SP–Arte Rotas 2025
Transe Section – Marlan Cotrim
Marlan Cotrim
Marlan Cotrim. É na descida da ladeira tem água que molha pé, 2025. Oil and pastel on canvas, 95 x 135 cm.
August twenty-seventh twenty25

For the “Transe” section, Marlan Cotrim presents a series of paintings that hover between writing and landscape. Constructed on an oil background overlaid with a flickering relief in pastel, charcoal, India ink, or oil, the compositions emerge from an intimate relationship between the brush and a disobedient body – one that carries years of study and practice in the field of dance, a craft to which Marlan has crafted more than a decade of her life. Refuting any suggestion of observational painting, her compositions more closely resemble an electrocardiogram: they record the cadences and interruptions of an organism as the surface of the support is marked. If there is any indexical relationship between meaning and signifier, it presents itself solely as the topography of an organism in transition and movement, turbulent and flowing.

The initial experiments with this technique emerged during the passage from dance to painting, when Cotrim began recording everyday movements using pencil and pen. Later, the rapid, irregular gesture no longer depended on external impulse, becoming the driving force of an insatiable impulse. The line conquered the pictorial medium in reverse, gathering the desire for inscription with the previous practice of fashion, which made Cotrim intimate with the composition and quality of the fabrics. In the fusion of dance, clothing, and painting, an interest emerged in textures and rhythms that find their source in the body and move toward the construction of their own surroundings, forming perishable worlds for the execution of a choreography.

Marlan Cotrim. Desviadouro, 2025. Oil, charcoal and oil pastel on canvas, 130 x 130 cm.
Marlan Cotrim. Tempo de montanha, paciência de lago, 2025. Charcoal and India ink on suede, 130 x 130 cm.

Marlan’s work problematizes the relationship between image and gesture by crystallizing precisely in the interplay between these two appearances: while the identification of reliefs and horizons suggests the formation of an imagined, fictional landscape, of a body demanding the establishment of an environment for its sustenance, an observation of the paths taken in the making of each composition brings the artist’s practice closer not to the image, but to the writing of a score. The canvases defy a purely visual understanding, inviting movement: they are inscriptions made to be read like Braille, retracing the steps of a journey in continuity and change.

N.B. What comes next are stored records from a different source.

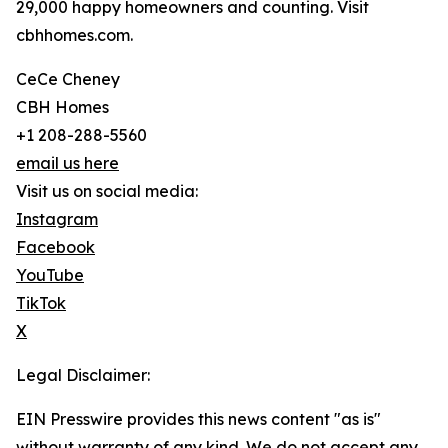
29,000 happy homeowners and counting. Visit
cbhhomes.com.
CeCe Cheney
CBH Homes
+1 208-288-5560
email us here
Visit us on social media:
Instagram
Facebook
YouTube
TikTok
X
Legal Disclaimer:
EIN Presswire provides this news content "as is"
without warranty of any kind. We do not accept any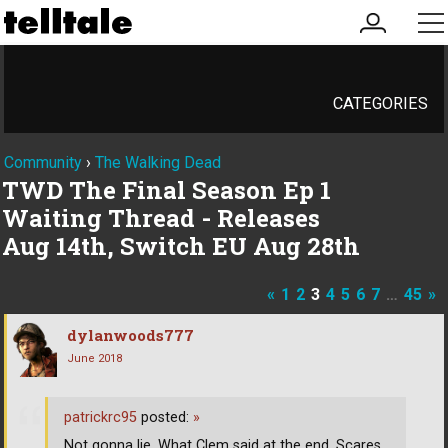
my
me
account
CATEGORIES
Community
›
The Walking Dead
TWD The Final Season Ep 1
Waiting Thread - Releases
Aug 14th, Switch EU Aug 28th
«
1
2
3
4
5
6
7
…
45
»
dylanwoods777
June 2018
patrickrc95
posted:
»
Not gonna lie. What Clem said at the end, Scares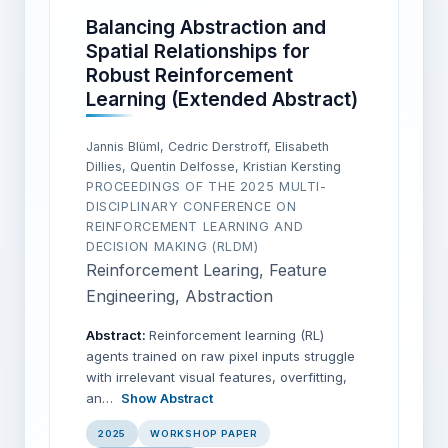
Balancing Abstraction and
Spatial Relationships for
Robust Reinforcement
Learning (Extended Abstract)
Jannis Blüml, Cedric Derstroff, Elisabeth
Dillies, Quentin Delfosse, Kristian Kersting
PROCEEDINGS OF THE 2025 MULTI-
DISCIPLINARY CONFERENCE ON
REINFORCEMENT LEARNING AND
DECISION MAKING (RLDM)
Reinforcement Learing, Feature
Engineering, Abstraction
Abstract:
Reinforcement learning (RL)
agents trained on raw pixel inputs struggle
with irrelevant visual features, overfitting,
an…
Show Abstract
2025
WORKSHOP PAPER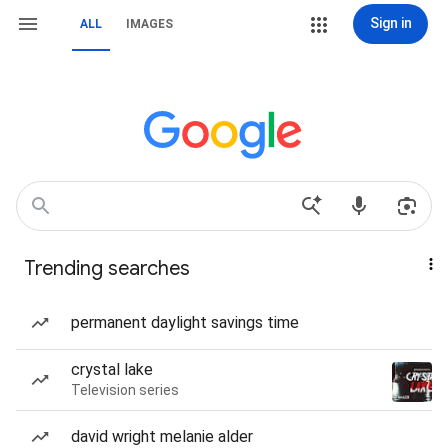
Sign in
ALL
IMAGES
Trending searches
permanent daylight savings time
crystal lake
Television series
david wright melanie alder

For those who prefer to conserve the primacy of the gaze, color invites the remaking of the melody that accompanies the choreography, establishing analogies that hark back to the synesthetic uses of color in Giuseppe Arcimboldo (1526–1593) and the experiments of Louis Bertrand Castel (1688–1757).

In dissonance to earlier synesthesia theorists, Cotrim does not seek a universal scale in which color, sound, and movement can be translated into equivalences. Open to their own ambiguity, her works mimic the artist’s ethical relationship with her own body. The canvases destabilize the image precisely because they do not wish to be anything other than what they are: traces of energy, dissipated in the act of their creation, but still contained in the matter of each line that forms the shifting ground of the painting.